There are two basic constraints here, effectively no matter what:
- Maximum packet size: 1538 bytes
- Network interface speed (e.g., 1Gbps, 10Gbps)
So if every packet has a 1538-byte MTU, and a 1Gbps NIC on a system is handling 40,000 pps, that means that the system is pushing (1538 * 40000) * 8 = 492160000 bits per second, or ~492Mbps. Thus I think that we’ll agree the system is pushing about half of its theoretical maximum speed. (Though in reality, not every packet is created equal. Some are going to be smaller, so 40,000 pps might actually be less than 492Mbps. Maybe a lot less. But it can’t really be more.)
(MTU * pps * 8) / NIC speed in bps = % we’re interested in
A good rule of thumb is that a system with sustained network throughput utilization of > 75% is probably too busy.
So on that basis, 40,000 pps really isn’t too many pps for a single 1Gbps system to handle. It’s even less of a concern for a 10Gbps system.
Some Gotchas in the Cloud
Many VM’s running on the same hypervisor
However… 40,000 pps might actually be too many if it’s a single VM running on the same hypervisor as a bunch of other VM’s, especially if they’re all pushing the same sort of pps. We might want to isolate this VM on a hypervisor. Or scale its role horizontally onto other hypervisors. Along those lines, the business might tell us that 40,000 pps’ worth of revenue is too many for a single VM to take with it at the instant it goes down. But then we’re no longer talking about maximum pps, we’re talking about something else.
The underlying hypervisor NIC’s and EtherChannel
At the hypervisor level, the maximum pps really depends on what the aggregate is of all traffic on it; as well as its NIC speed.
Also relevant is the hypervisor’s EtherChannel configuration (we wouldn’t run our production VM on a hypervisor without some type of redundant links), especially in terms of actual maximum throughput (for instance, actual LACP maximum throughput can start to fall when we take into account factors like MAC-based load balancing between the links).
Additionally, implementation choices like Open vSwitch vs. Linux bridging can have an impact on effective pps. On Citrix Xen hypervisors, OVS is a common design choice. My understanding is that the default OVS flow eviction threshold is 2,500. The maximum recommended value appears to be 10,000. Reasonable people appear to disagree about whether this metric is leading, coincident or lagging to the root causes of packet loss, but in my own experience, with higher hypervisor pps we can expect to see dropped packets relative to this metric for our VM.

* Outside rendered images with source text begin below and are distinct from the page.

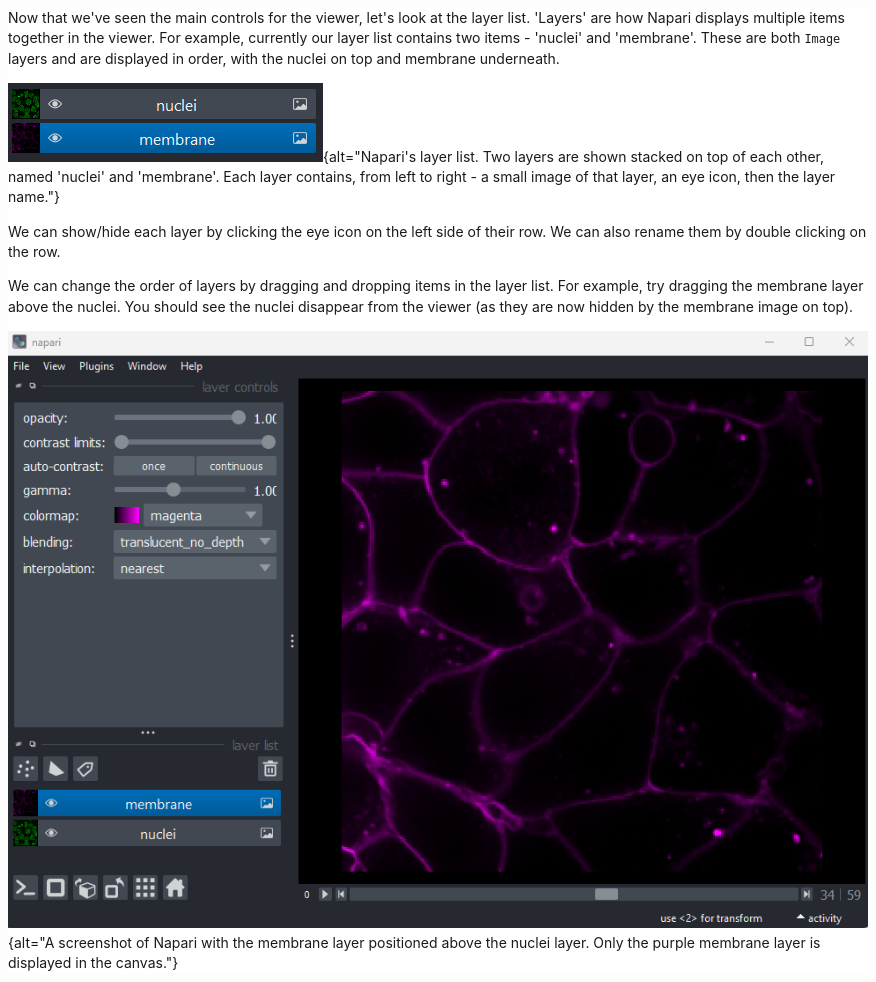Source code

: Now that we've seen the main controls for the viewer, let's look at the layer 
list. 'Layers' are how Napari displays multiple items together in the viewer. 
For example, currently our layer list contains two items - 'nuclei' and 
'membrane'. These are both `Image` layers and are displayed in order, with 
the nuclei on top and membrane underneath.

![](fig/layer-list.png){alt="Napari's layer list. Two layers are shown stacked 
on top of each other, named 'nuclei' and 'membrane'. Each layer contains, from 
left to right - a small image of that layer, an eye icon, then the layer name."}

We can show/hide each layer by clicking the eye icon on the left side of their 
row. We can also rename them by double clicking on the row.

We can change the order of layers by dragging and dropping items in the layer 
list. For example, try dragging the membrane layer above the nuclei. You should 
see the nuclei disappear from the viewer (as they are now hidden by the membrane 
image on top).

![](fig/layer-reordering.png){alt="A screenshot of Napari with the membrane 
layer positioned above the nuclei layer. Only the purple membrane layer is 
displayed in the canvas."}
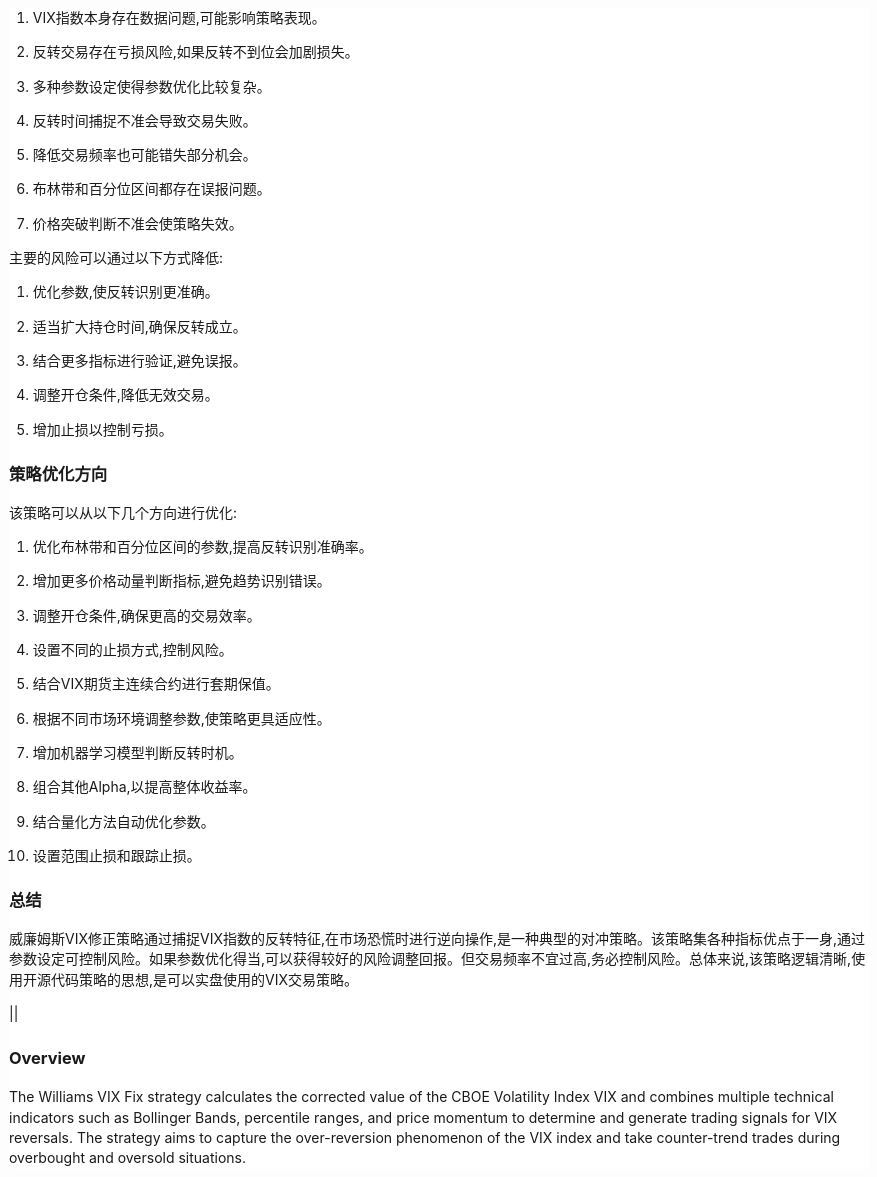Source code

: 1. VIX指数本身存在数据问题,可能影响策略表现。

2. 反转交易存在亏损风险,如果反转不到位会加剧损失。

3. 多种参数设定使得参数优化比较复杂。

4. 反转时间捕捉不准会导致交易失败。

5. 降低交易频率也可能错失部分机会。

6. 布林带和百分位区间都存在误报问题。

7. 价格突破判断不准会使策略失效。

主要的风险可以通过以下方式降低:

1. 优化参数,使反转识别更准确。

2. 适当扩大持仓时间,确保反转成立。

3. 结合更多指标进行验证,避免误报。 

4. 调整开仓条件,降低无效交易。

5. 增加止损以控制亏损。

### 策略优化方向 

该策略可以从以下几个方向进行优化:

1. 优化布林带和百分位区间的参数,提高反转识别准确率。

2. 增加更多价格动量判断指标,避免趋势识别错误。

3. 调整开仓条件,确保更高的交易效率。

4. 设置不同的止损方式,控制风险。

5. 结合VIX期货主连续合约进行套期保值。

6. 根据不同市场环境调整参数,使策略更具适应性。

7. 增加机器学习模型判断反转时机。

8. 组合其他Alpha,以提高整体收益率。

9. 结合量化方法自动优化参数。

10. 设置范围止损和跟踪止损。

### 总结

威廉姆斯VIX修正策略通过捕捉VIX指数的反转特征,在市场恐慌时进行逆向操作,是一种典型的对冲策略。该策略集各种指标优点于一身,通过参数设定可控制风险。如果参数优化得当,可以获得较好的风险调整回报。但交易频率不宜过高,务必控制风险。总体来说,该策略逻辑清晰,使用开源代码策略的思想,是可以实盘使用的VIX交易策略。

||

### Overview

The Williams VIX Fix strategy calculates the corrected value of the CBOE Volatility Index VIX and combines multiple technical indicators such as Bollinger Bands, percentile ranges, and price momentum to determine and generate trading signals for VIX reversals. The strategy aims to capture the over-reversion phenomenon of the VIX index and take counter-trend trades during overbought and oversold situations.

What else do we have to think about in the cloud?
Assuming every networking component in our cloud is configured correctly, here are some other factors that can come into play, in no particular order:
- Firewalls: Obviously these have a maximum pps too. In aggregate, we might be constrained by firewall pps at our tenant’s boundary, or even closer.
- Load balancers: Things like licensing limits; request throttling; and their own NIC/EtherChannel pps; can all influence our cloud VM’s effective pps.
- Broadcast storms: Other cloud systems in the same subnet as our VM or hypervisor can saturate the network.
- UDP vs. TCP: if we’re testing maximum pps using a UDP tool, we’re likely to experience more packet loss and thus a smaller perceived maximum.
- Outbound internet bandwidth: guaranteed and burst rates will apply here.
- Jumbo frames: These have 9000-byte MTU’s, so especially in our storage and database tiers, we’ll make sure we remember which MTU to use in our calculations.
- sysctl network parameter tuning: These are beyond the scope of this post, but they can definitely impact the VM’s network performance.